_Soal_.
Tentukan apakah setiap pernyataan berikut sesuai dengan bacaan tentang aturan IMEI di bawah. Jawab ya atau tidak, lalu kutip kata-kata bacaan yang menentukannya.
1. Ponsel ilegal yang beredar sebelum aturan IMEI berlaku sudah tidak bisa dipakai lagi.
2. Pedagang kecil harus melaporkan stok ponsel yang belum terjual kepada Kementerian Perindustrian.
3. Pemerintah akan membuat platform aplikasi khusus untuk pelaporan.

_Bacaan_.
Kementerian Komunikasi dan Informatika (Kominfo) memastikan ponsel ilegal yang telah beredar sebelum berlakunya aturan International Mobile Equipment Identity (IMEI) masih bisa digunakan. Pemerintah tengah mengkaji beberapa opsi untuk ponsel-ponsel ilegal stok pedagang kecil maupun yang dibawa warga negara Indonesia (WNI) dari luar negeri (hand carry).
Direktur Jenderal Sumber Daya dan Perangkat Pos dan Informatika (Dirjen SDPPI) Kominfo Ismail mengatakan pedagang kecil yang memiliki stok ponsel belum laku terjual, melaporkannya kepada Kementerian Perindustrian (Kemenperin) terlebih dahulu. Nantinya, pemerintah akan membuatkan platform aplikasi khusus sebagai media pelaporan tersebut.

_Data Tercatat_.
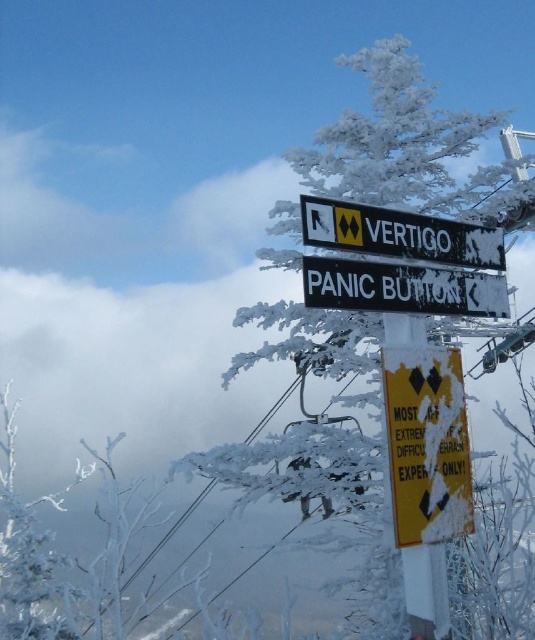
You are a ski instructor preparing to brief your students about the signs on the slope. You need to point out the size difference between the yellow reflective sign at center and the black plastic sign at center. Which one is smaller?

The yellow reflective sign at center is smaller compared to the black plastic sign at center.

_Pembahasan Jawaban_.
1. Tidak. "ponsel ilegal yang telah beredar sebelum berlakunya aturan International Mobile Equipment Identity (IMEI) masih bisa digunakan"
2. Ya. "pedagang kecil yang memiliki stok ponsel belum laku terjual, melaporkannya kepada Kementerian Perindustrian (Kemenperin) terlebih dahulu"
3. Ya. "pemerintah akan membuatkan platform aplikasi khusus sebagai media pelaporan tersebut"